Tables that can be truncated should be truncated using the TRUNCATE TABLE command.
For critical tables that can’t be truncated, please follow step 8.
Step 8: Critical table data salvage
For each business critical table that was marked with abortrecovery, use one of the following options to fix data integrity issues:
Partitioned table:
1. Identify partitions that have a count mismatch between two buddy projections by running the following query.
SELECT partition_key, diff FROM (SELECT a.partition_key,sum(a.ros_row_count - a.deleted_row_count) - sum(b.ros_row_count - b.deleted_row_count) as diff FROM partitions a JOIN partitions b ON a.partition_key = b.partition_key WHERE a.projection_name in (<projection name and buddy projection name>) group by 1 ) as sub WHERE diff <> 0;
2. For partitions with a count mismatch between buddy projections, you can drop the partition and reload, or move the impacted partition to a new table using move_partitions_to_table. Then insert select data from the new table to the original table. Impacted partitions will have some data loss here, but end result is no count mismatch between two buddy projections of a table.

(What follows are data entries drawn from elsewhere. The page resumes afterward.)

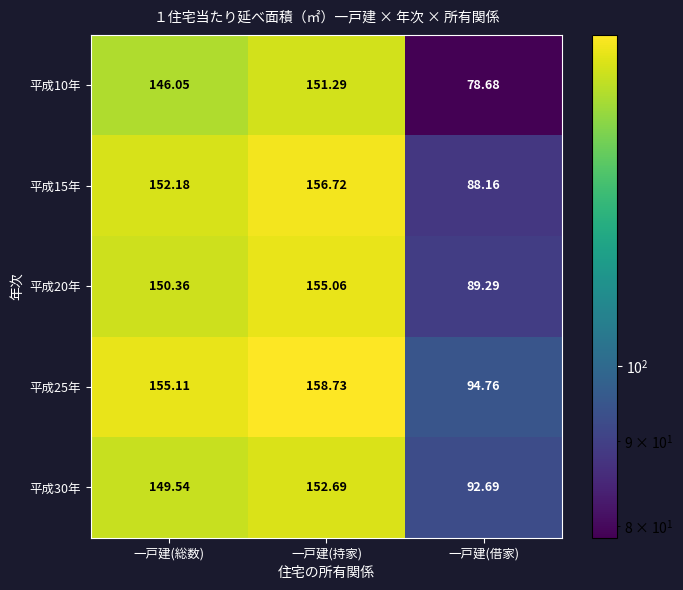

At which category is the sum across all series the highest?

一戸建(持家)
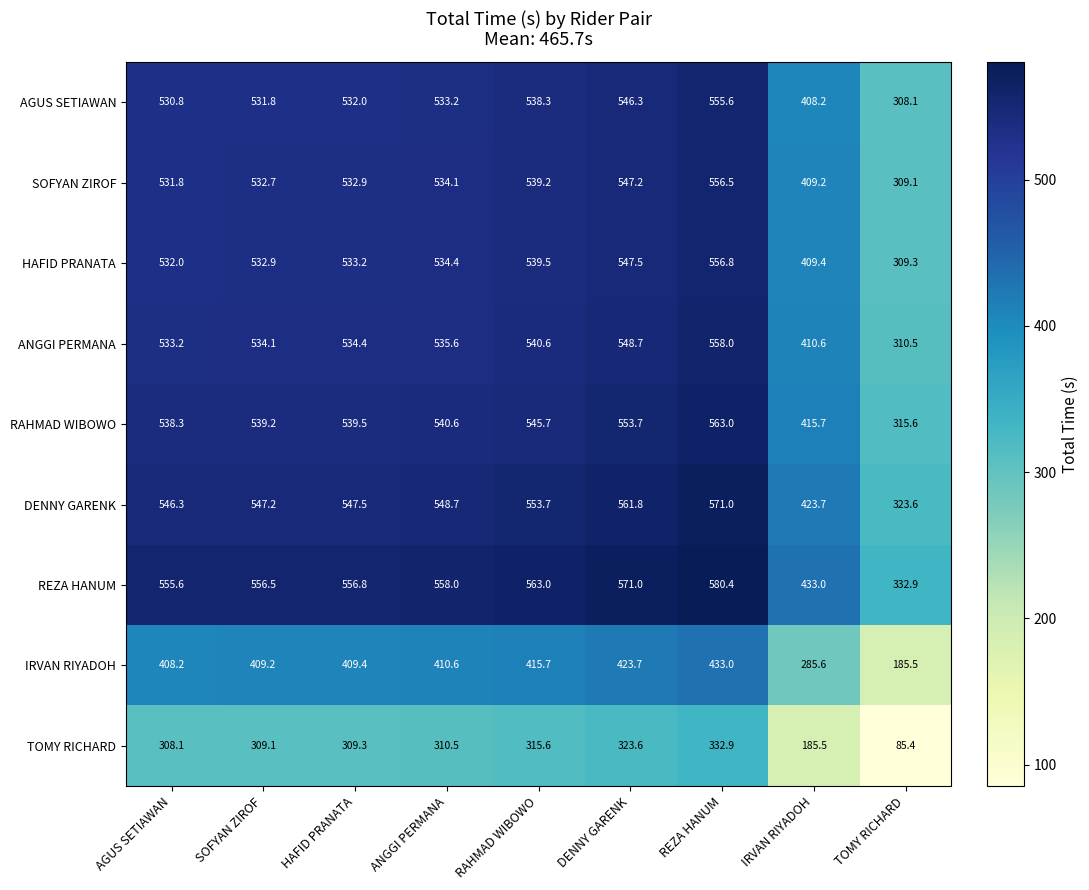

At which category is the sum across all series the highest?

REZA HANUM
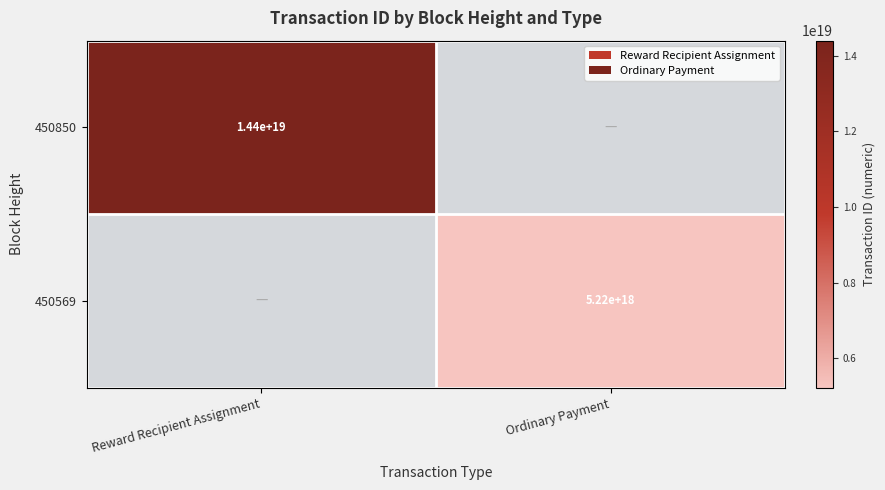

Is it true that 450850 equals 14400000000000000000 at Reward Recipient Assignment?

True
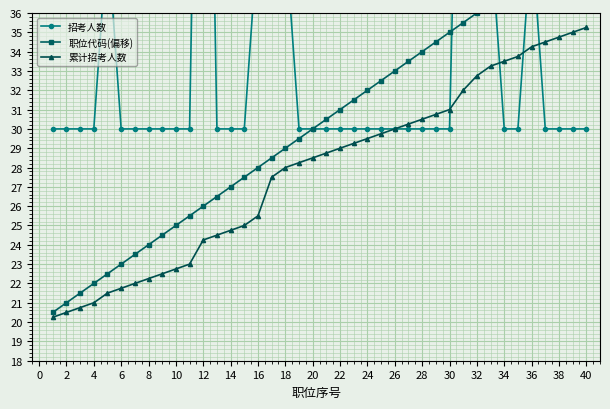

The value of 累计招考人数 at 16 is 35.4. True or false?

False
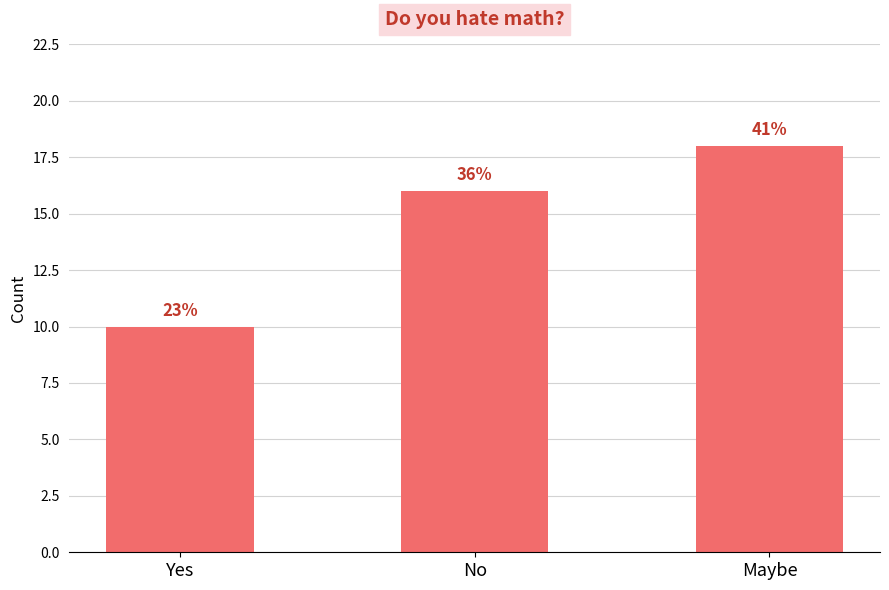

What is the label of the 1st bar from the right?

Maybe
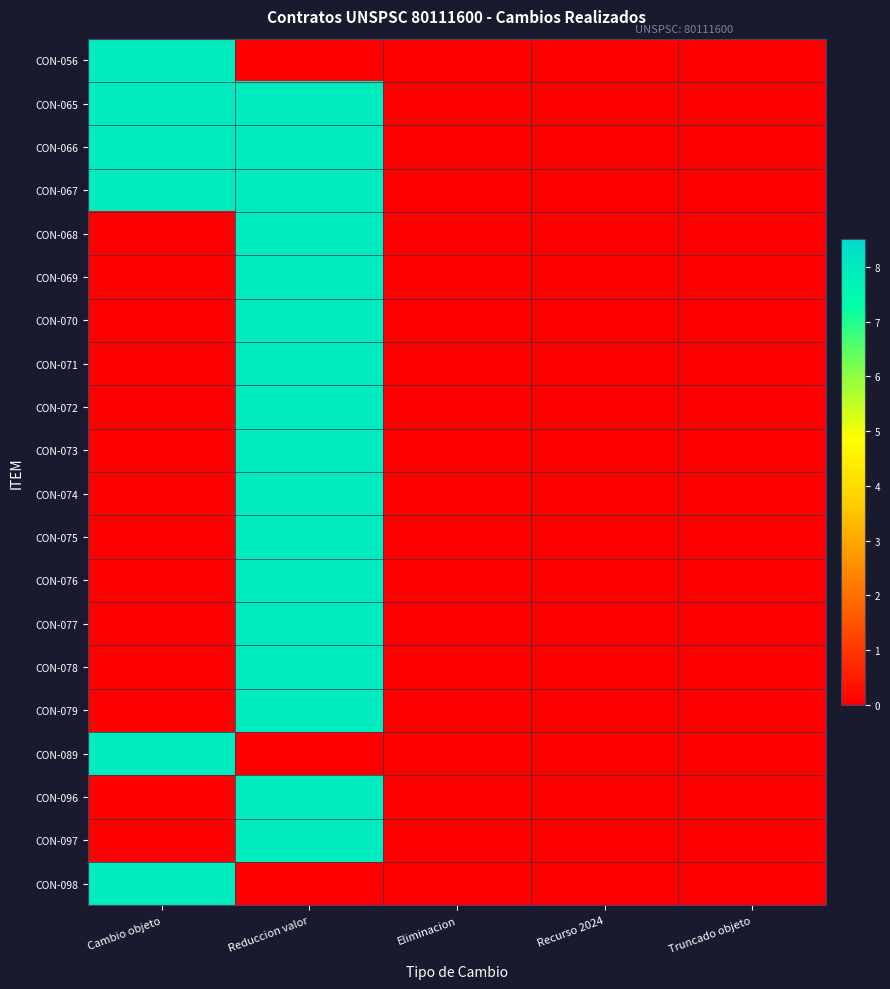

Reading right to left, what are all the values shown in this chart?

CON-056: Truncado objeto=0.0	Recurso 2024=0.0	Eliminacion=0.0	Reduccion valor=0.0	Cambio objeto=8.0
CON-065: Truncado objeto=0.0	Recurso 2024=0.0	Eliminacion=0.0	Reduccion valor=8.0	Cambio objeto=8.0
CON-066: Truncado objeto=0.0	Recurso 2024=0.0	Eliminacion=0.0	Reduccion valor=8.0	Cambio objeto=8.0
CON-067: Truncado objeto=0.0	Recurso 2024=0.0	Eliminacion=0.0	Reduccion valor=8.0	Cambio objeto=8.0
CON-068: Truncado objeto=0.0	Recurso 2024=0.0	Eliminacion=0.0	Reduccion valor=8.0	Cambio objeto=0.0
CON-069: Truncado objeto=0.0	Recurso 2024=0.0	Eliminacion=0.0	Reduccion valor=8.0	Cambio objeto=0.0
CON-070: Truncado objeto=0.0	Recurso 2024=0.0	Eliminacion=0.0	Reduccion valor=8.0	Cambio objeto=0.0
CON-071: Truncado objeto=0.0	Recurso 2024=0.0	Eliminacion=0.0	Reduccion valor=8.0	Cambio objeto=0.0
CON-072: Truncado objeto=0.0	Recurso 2024=0.0	Eliminacion=0.0	Reduccion valor=8.0	Cambio objeto=0.0
CON-073: Truncado objeto=0.0	Recurso 2024=0.0	Eliminacion=0.0	Reduccion valor=8.0	Cambio objeto=0.0
CON-074: Truncado objeto=0.0	Recurso 2024=0.0	Eliminacion=0.0	Reduccion valor=8.0	Cambio objeto=0.0
CON-075: Truncado objeto=0.0	Recurso 2024=0.0	Eliminacion=0.0	Reduccion valor=8.0	Cambio objeto=0.0
CON-076: Truncado objeto=0.0	Recurso 2024=0.0	Eliminacion=0.0	Reduccion valor=8.0	Cambio objeto=0.0
CON-077: Truncado objeto=0.0	Recurso 2024=0.0	Eliminacion=0.0	Reduccion valor=8.0	Cambio objeto=0.0
CON-078: Truncado objeto=0.0	Recurso 2024=0.0	Eliminacion=0.0	Reduccion valor=8.0	Cambio objeto=0.0
CON-079: Truncado objeto=0.0	Recurso 2024=0.0	Eliminacion=0.0	Reduccion valor=8.0	Cambio objeto=0.0
CON-089: Truncado objeto=0.0	Recurso 2024=0.0	Eliminacion=0.0	Reduccion valor=0.0	Cambio objeto=8.0
CON-096: Truncado objeto=0.0	Recurso 2024=0.0	Eliminacion=0.0	Reduccion valor=8.0	Cambio objeto=0.0
CON-097: Truncado objeto=0.0	Recurso 2024=0.0	Eliminacion=0.0	Reduccion valor=8.0	Cambio objeto=0.0
CON-098: Truncado objeto=0.0	Recurso 2024=0.0	Eliminacion=0.0	Reduccion valor=0.0	Cambio objeto=8.0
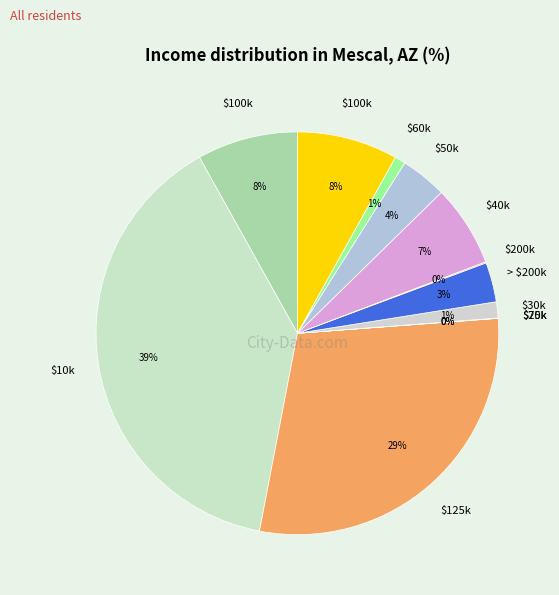

Count the number of slices in the pie.

12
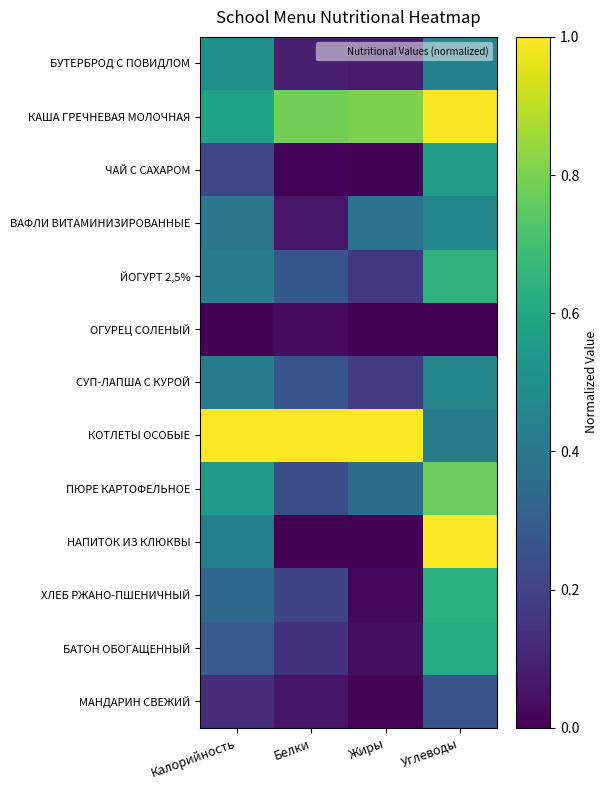

List the series in order of their peak value, highest first.

КОТЛЕТЫ ОСОБЫЕ, НАПИТОК ИЗ КЛЮКВЫ, КАША ГРЕЧНЕВАЯ МОЛОЧНАЯ, ПЮРЕ КАРТОФЕЛЬНОЕ, ЙОГУРТ 2,5%, ХЛЕБ РЖАНО-ПШЕНИЧНЫЙ, БАТОН ОБОГАЩЕННЫЙ, ЧАЙ С САХАРОМ, БУТЕРБРОД С ПОВИДЛОМ, ВАФЛИ ВИТАМИНИЗИРОВАННЫЕ, СУП-ЛАПША С КУРОЙ, МАНДАРИН СВЕЖИЙ, ОГУРЕЦ СОЛЕНЫЙ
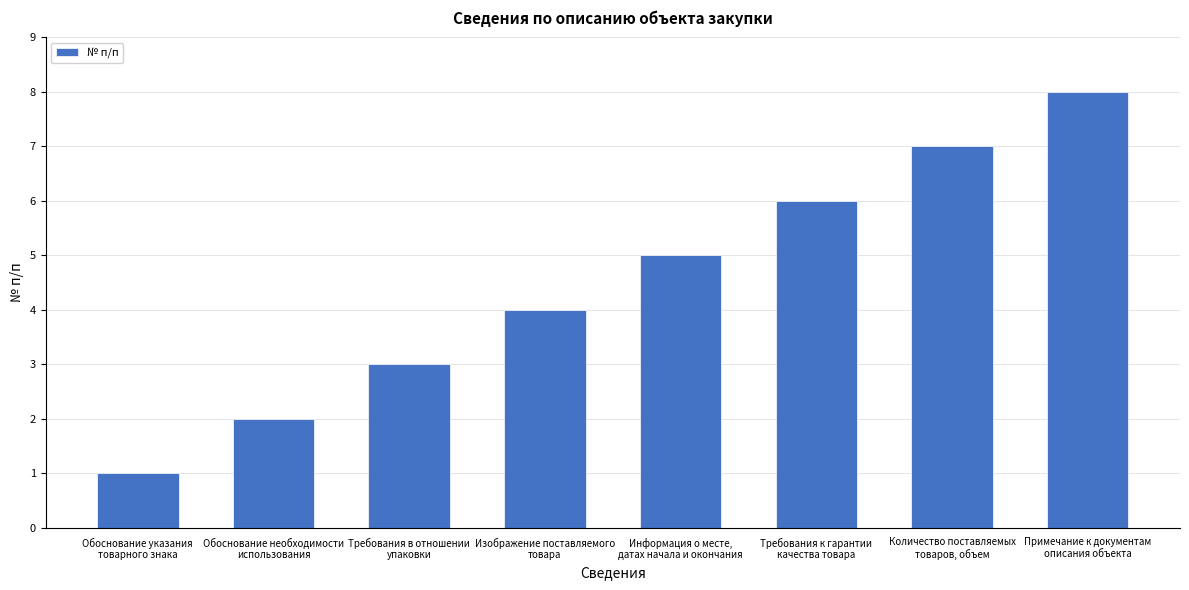

What is the smallest value displayed?

1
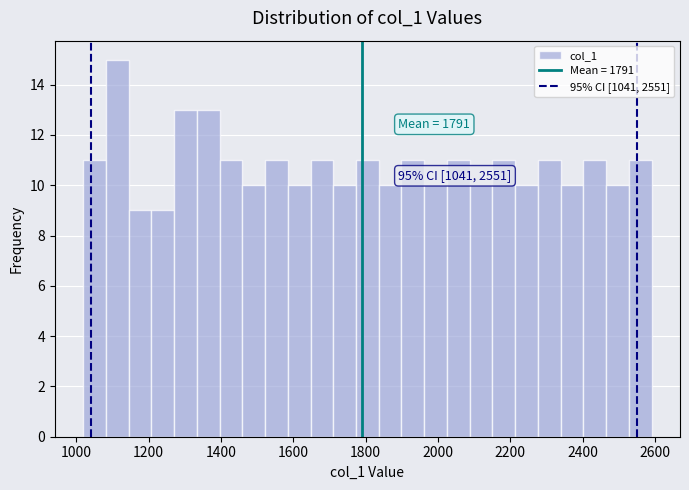

Around what value on the x-axis is the tallest bar? Give the approximate position of its centre, as read against the axis.

1120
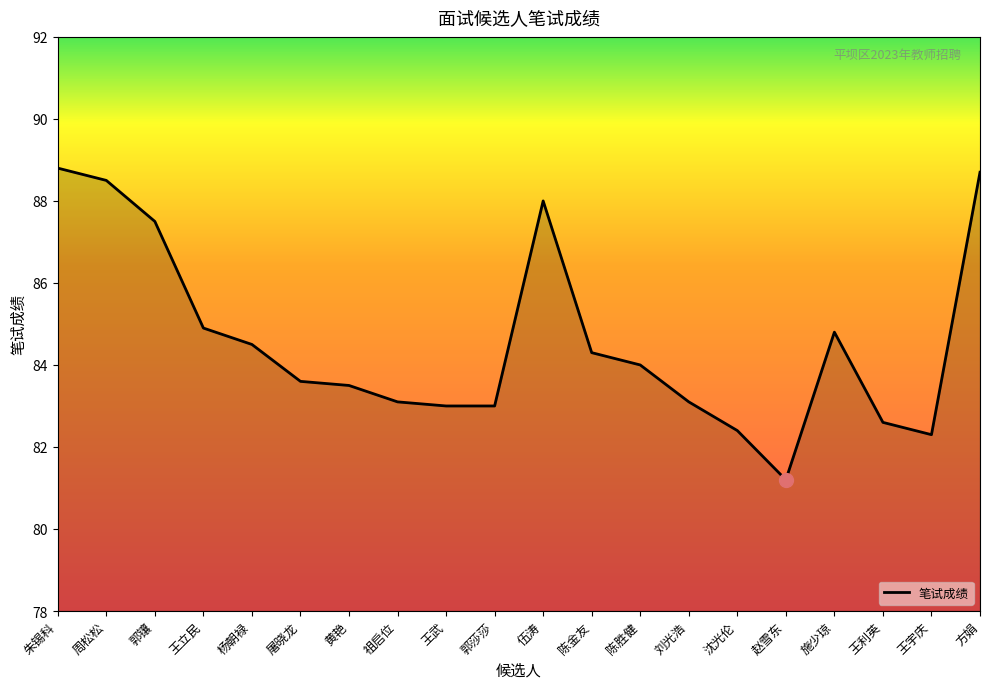

What position from the right is 王利英?

3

3. Once you have fixed all impacted partitions in a table, the above query should return an empty result set.
4. Run the following query to leave a comment for future reference:
COMMENT ON TABLE <schema_name.table name> is 'abortrecovery was run by <TSE> on <date>';
Non-partitioned table:
- Create a new table and insert select data from the impacted fact table into a new table. The new table may have missing data, but there is no count mismatch between two buddy projections of a table.
- Drop the impacted table and rename the new table to the original name.